The book, however, is more than simple narrative; it pursues the controversial argument that these women were "contented among strangers." This contentedness was a mental state not rooted in equality. Indeed, the author is insistent that overarching the culturally diverse "Germans" was a conservative, self-denying patriarchal household that provided women with little opportunity in the public sphere and, as dozens of proverbial sayings indicate, dubious cultural status. However discriminatory this might be, the author argues, women found the arrangement to their advantage. They were like the author's own grandparents who are introduced early in the book as exhibiting both "the separation of [gendered] spheres" and an "essentially harmonious life together." Women worked in "private worlds" where they performed important direct and indirect economic roles and made crucial "contributions" to frontier life. Then, too, because the domestic sphere was "shielded" from assimilative pressures and became the "core" of German self-identification, these women assumed central roles as the custodians of German ethnicity; they preserved the language, maintained German food ways, and told the stories of Pelznickel and, no doubt, the gentle terror of the Polterabend. In the end, the conservative nature of both household and community prevented "cultural alienation," the bane of frontier experience.

This approach is sure to raise debate. Most problematic will be the appearance of the author's having privileged ethnic persistence over gender equality. Some readers will wonder whether Pickle's clear intention of demonstrating a German presence in the Midwest and drawing "common patterns" of German experience has overshadowed the book's approach to gender. Some will be disappointed that quantitative data are used to mark ethnic and linguistic patterns rather than document fertility, marriage, and life-cycle events that could have served to bolster the author's thesis. Then, too, the very theme of "contentedness" will be controversial: where most recent scholars have dwelt on themes of gender construction and symbols of resistance, Pickle has set out on the difficult path of documenting "how a woman felt about her life in America": women in this text are happy, resilient, contented, uncomplaining, and cheerful, or striving to be.
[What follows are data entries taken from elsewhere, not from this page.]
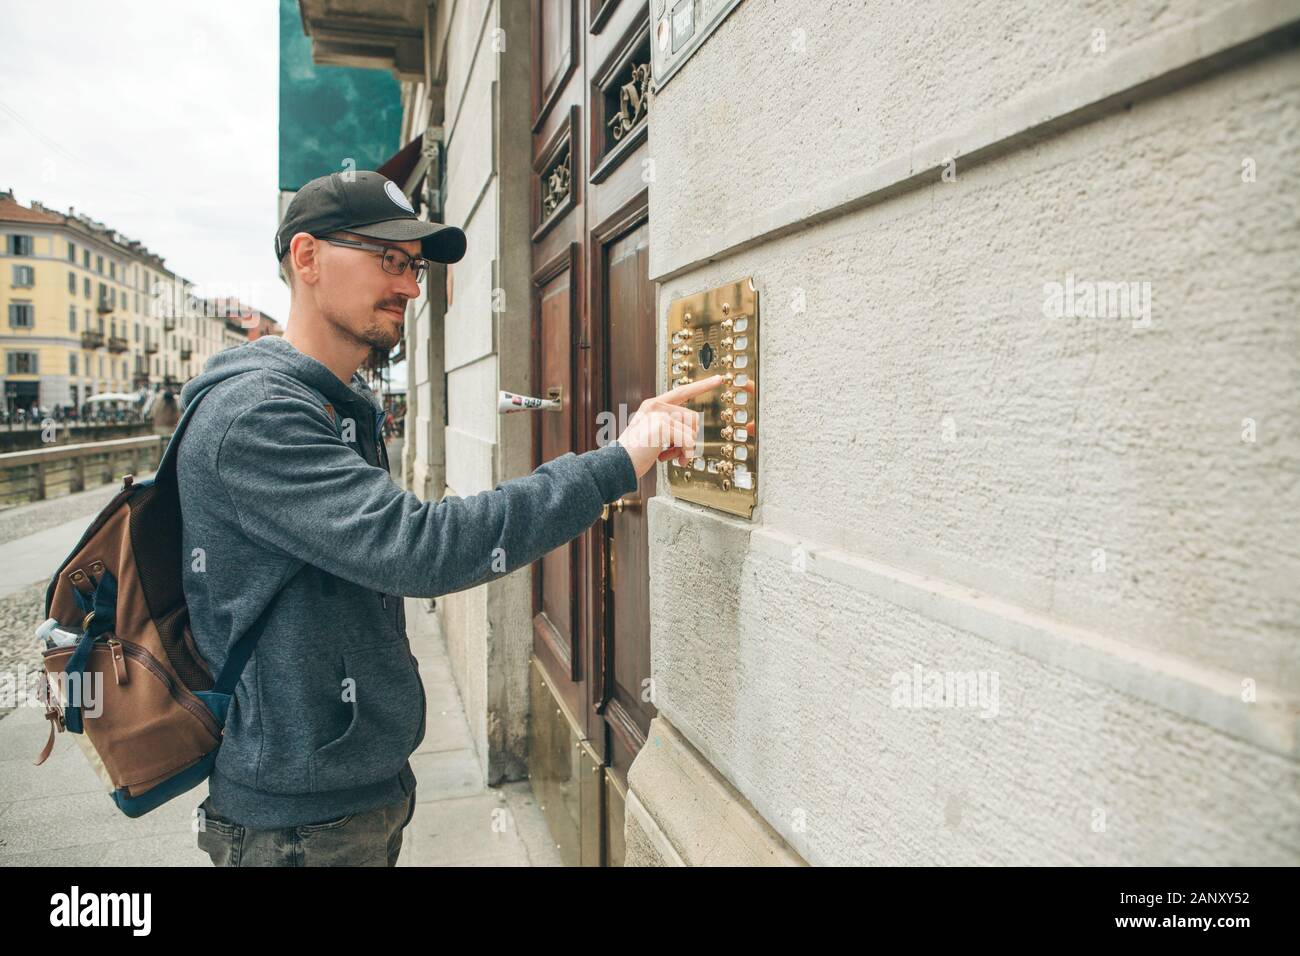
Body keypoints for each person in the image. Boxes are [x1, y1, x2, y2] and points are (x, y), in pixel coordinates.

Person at [176, 170, 719, 866]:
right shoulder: (256, 415)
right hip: (295, 825)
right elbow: (422, 548)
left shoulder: (333, 404)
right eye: (387, 260)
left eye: (414, 267)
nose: (408, 286)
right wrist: (620, 459)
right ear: (306, 258)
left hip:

The idea that "contentedness" was worth the "cultural conservatism in gender relations" may not sit well with feminist historians.

This should not detract from the book's importance. The complex and diverse life worlds of German-speaking women as presented here will add to the growing knowledge of immigrant women's experience. The documentation of the domestic side of frontier life will be a welcome addition to the growing works within the category of the "New Western History."